Isn’t it interesting that this passage doesn’t present this as something you and
I can do in and of ourselves? Did
you notice? Over and over it shows
us our elder brother. Over and over
it reminds us of what our Father has done.
He is there, He isn’t here, our elder brother’s not here but He’s coming
back. You see it there in verse 28.
When He appears we may have confidence and not shrink from Him in shame
and in His coming. He’s coming back,
but the best part is He’s already done everything for us.
Look at what it says. “If you know that He is righteous, you may be sure
that everyone who practices righteousness has been born of Him.”
Do you know the righteousness of God has been accounted to you?
Do you know that when God sees you He doesn’t see you in your daily
struggles with sin, in your daily failings, He sees your Savior’s perfection?
That will give you confidence, will it not?

Notice verse 29. “If you know that
He is righteous you may be sure that everyone who practices righteousness” — oh
I just did that one!
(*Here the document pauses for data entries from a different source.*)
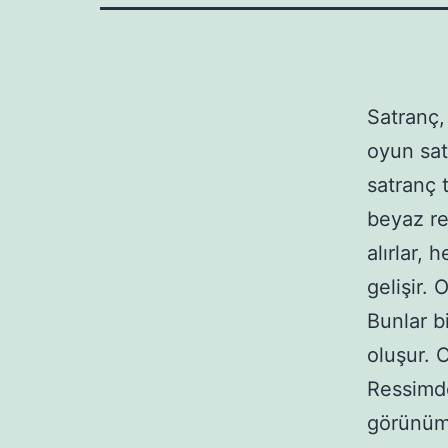
Satranç,
oyun sat
satranç t
beyaz re
alırlar,
gelişir.
Bunlar bi
oluşur. 
Ressimde
görünüm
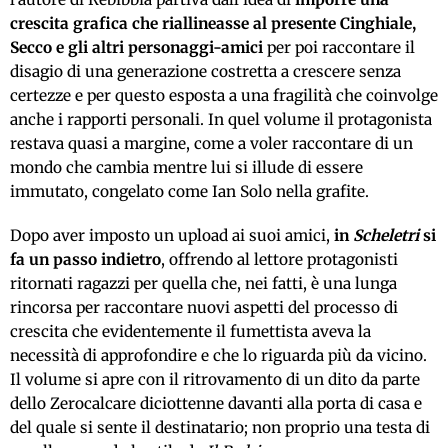
crescita grafica che riallineasse al presente Cinghiale,
Secco e gli altri personaggi-amici
per poi raccontare il
disagio di una generazione costretta a crescere senza
certezze e per questo esposta a una fragilità che coinvolge
anche i rapporti personali. In quel volume il protagonista
restava quasi a margine, come a voler raccontare di un
mondo che cambia mentre lui si illude di essere
immutato, congelato come Ian Solo nella grafite.
Dopo aver imposto un upload ai suoi amici,
in
Scheletri
si
fa un passo indietro
, offrendo al lettore protagonisti
ritornati ragazzi per quella che, nei fatti, è una lunga
rincorsa per raccontare nuovi aspetti del processo di
crescita che evidentemente il fumettista aveva la
necessità di approfondire e che lo riguarda più da vicino.
Il volume si apre con il ritrovamento di un dito da parte
dello Zerocalcare diciottenne davanti alla porta di casa e
del quale si sente il destinatario; non proprio una testa di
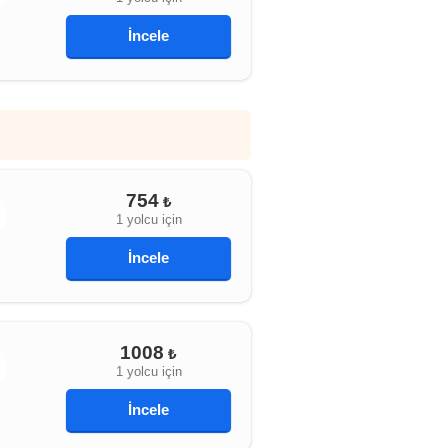
İncele
754
₺
1 yolcu için
İncele
1008
₺
1 yolcu için
İncele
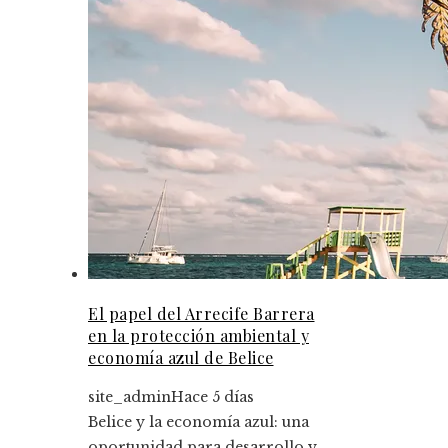
El papel del Arrecife Barrera
en la protección ambiental y
economía azul de Belice
site_admin
Hace 5 días
Belice y la economía azul: una
oportunidad para desarrollo y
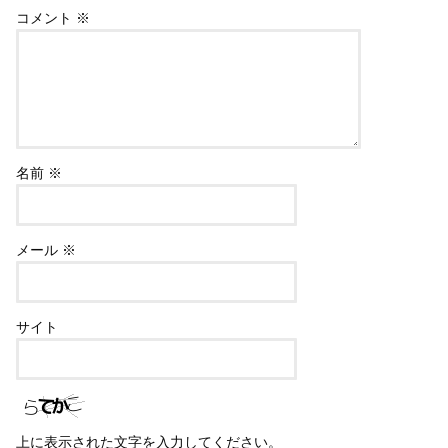
コメント
※
名前
※
メール
※
サイト
上に表示された文字を入力してください。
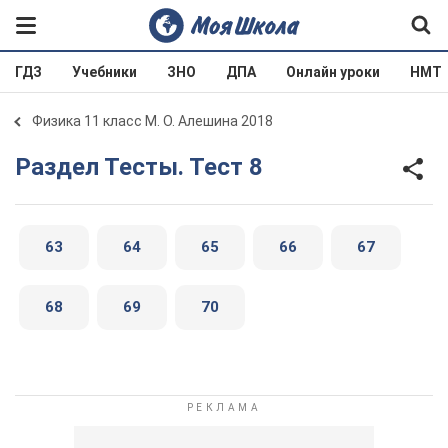
ГДЗ
Учебники
ЗНО
ДПА
Онлайн уроки
НМТ
Физика 11 класс М. О. Алешина 2018
Раздел Тесты. Тест 8
63
64
65
66
67
68
69
70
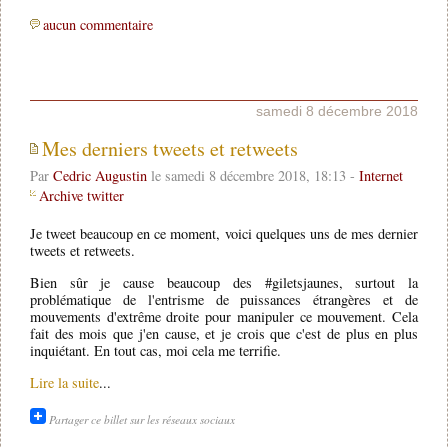
aucun commentaire
samedi 8 décembre 2018
Mes derniers tweets et retweets
Par
Cedric Augustin
le samedi 8 décembre 2018, 18:13 -
Internet
Archive twitter
Je tweet beaucoup en ce moment, voici quelques uns de mes dernier
tweets et retweets.
Bien sûr je cause beaucoup des #giletsjaunes, surtout la
problématique de l'entrisme de puissances étrangères et de
mouvements d'extrême droite pour manipuler ce mouvement. Cela
fait des mois que j'en cause, et je crois que c'est de plus en plus
inquiétant. En tout cas, moi cela me terrifie.
Lire la suite
...
Partager ce billet sur les réseaux sociaux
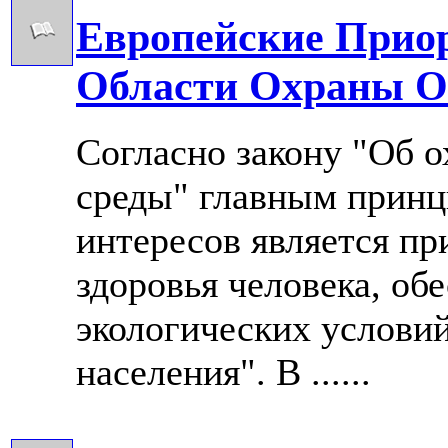
Европейские Прио
Области Охраны 
Согласно закону "Об 
среды" главным принц
интересов является пр
здоровья человека, об
экологических условий
населения". В ......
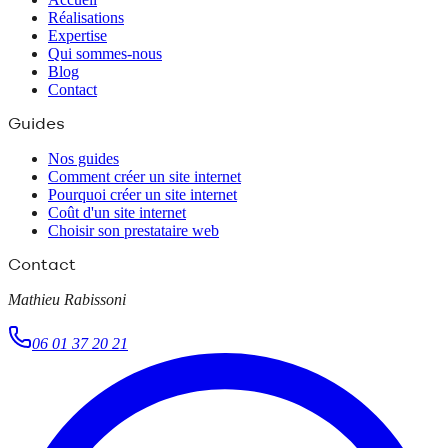
Réalisations
Expertise
Qui sommes-nous
Blog
Contact
Guides
Nos guides
Comment créer un site internet
Pourquoi créer un site internet
Coût d'un site internet
Choisir son prestataire web
Contact
Mathieu Rabissoni
06 01 37 20 21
Sorry, you got
it twice! Look at verse 1 of chapter
3. “The reason why the world does
not know us is that it did not know Him.”
Y’all, one of the hardest things in the world that we have to deal with
is the fact that the world ignores us and doesn’t listen to us and doesn’t pay
attention to us, but it didn’t our Savior either.
If it’s not listening to you, if it’s ignoring you, if it’s working
against you, rejoice because you are His child!
Look at verse 2 of chapter 3.
“Beloved, we are God’s children now and what we will be, we shall be like Him
because we shall see Him as He is.” You believe that God is, you believe that
Jesus is a real person, that He really came, that He dealt with sin, your sin,
because you believe that, one day you’re going to be like Him.
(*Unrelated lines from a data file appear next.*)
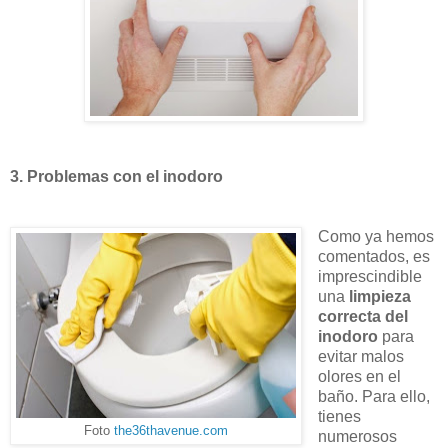
3. Problemas con el inodoro
Como ya hemos
comentados, es
imprescindible
una
limpieza
correcta del
inodoro
para
evitar malos
olores en el
baño. Para ello,
tienes
Foto
the36thavenue.com
numerosos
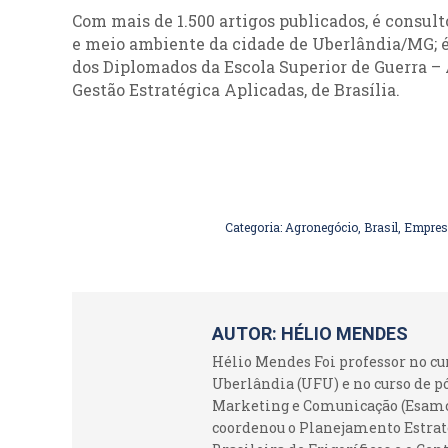
Com mais de 1.500 artigos publicados, é consult
e meio ambiente da cidade de Uberlândia/MG; é
dos Diplomados da Escola Superior de Guerra –
Gestão Estratégica Aplicadas, de Brasília.
Categoria:
Agronegócio
,
Brasil
,
Empres
AUTOR:
HÉLIO MENDES
Hélio Mendes Foi professor no c
Uberlândia (UFU) e no curso de p
Marketing e Comunicação (Esamc).
coordenou o Planejamento Estraté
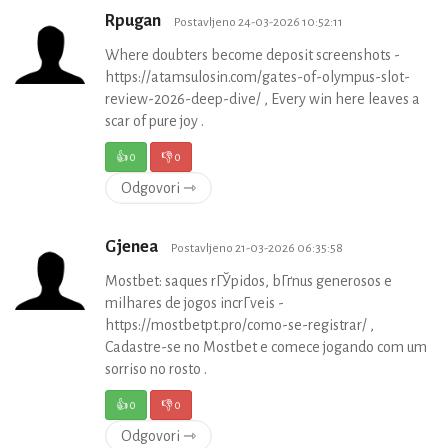
Rpugan
Postavljeno 24-03-2026 10:52:11
Where doubters become deposit screenshots -
https://atamsulosin.com/gates-of-olympus-slot-
review-2026-deep-dive/ , Every win here leaves a
scar of pure joy .
👍
0
👎
0
Odgovori ⇾
Gjenea
Postavljeno 21-03-2026 06:35:58
Mostbet: saques rГЎpidos, bГґnus generosos e
milhares de jogos incrГ­veis -
https://mostbetpt.pro/como-se-registrar/ ,
Cadastre-se no Mostbet e comece jogando com um
sorriso no rosto .
👍
0
👎
0
Odgovori ⇾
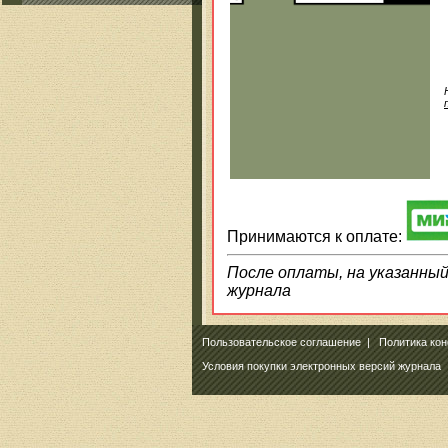
Принимаются к оплате:
После оплаты, на указанный 
журнала
Пользовательское соглашение
|
Политика ко
Условия покупки электронных версий журнала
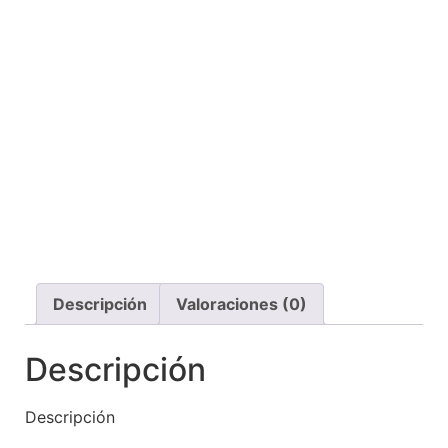
Descripción
Valoraciones (0)
Descripción
Descripción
And then notice verse 5 of chapter 3.
“You know that He appeared in order to take away sin and in Him there is
no sin.” Your Savior didn’t mess up
at all! He pleased His Father
perfectly! And His perfect
perfection is accounted to you who trusts in Jesus.
Why shouldn’t you have confidence? Why shouldn’t you and I boldly come
before His throne of grace? We have no imperfections in God’s sight.
Wow! Man!
And Marian’s sitting over there and she’s going, “Oh yeah,” because she
knows me. But in God’s sight He
doesn’t see me the same way that my poor wife has to see me, He sees me perfect
and righteous.

This passage ends with these words:
“By this it is evident who are the children of God and who are the children of
the devil.” When I was a child, a
teenager, this was my memory of Sunday lunch — all of us teenagers would be over
at one corner and we’d be laughing and talking telling teenage jokes, and my
grandmother, my stately grandmother, would say, “It’s time for lunch.”
And we’d all keep talking and we’d start laughing.
And finally she would say, “Obviously, children!”
Did you notice the children down here today as they came forward?
Do you think children are obvious?
Yeah! Sometimes they’re
obvious in their disorder but sometimes they’re obvious in their confidence and
in their boldness. But they are
obvious! Is it obvious that we at
First Presbyterian Church are children of God?

Let’s pray.

Father in heaven, thank You that You have made us to be children, Your children,
that we’re not Your children because we ask You to be or we came to You and we
sought You out, we are Your children because Your Spirit changed our hearts and
made us to have hearts of flesh, hearts that desire You.
O Lord God, may the reality that we are Your children be open and obvious
to the world around us, even though they will not know us, will it be open and
obvious as we deal with each other, and may it be open and obvious as we worship
You with every fiber of our being that we might enter into Your presence with
confidence and that we may not shrink or be ashamed at Your coming, Lord Jesus.
We ask because You love us and died for us and bought us.
We pray these things in Your name, amen.

Let’s stand for the benediction, and as you’re standing let me remind you that
the Peru report will be immediately following in Hutton Chapel, okay, so take
that opportunity to go and see what so many of our folks have participated in
this summer.

Receive now God’s benediction. And
now may grace, mercy, and peace from God the Father, God the Son, and God the
Holy Spirit, be and abide with each one of you both now and forever.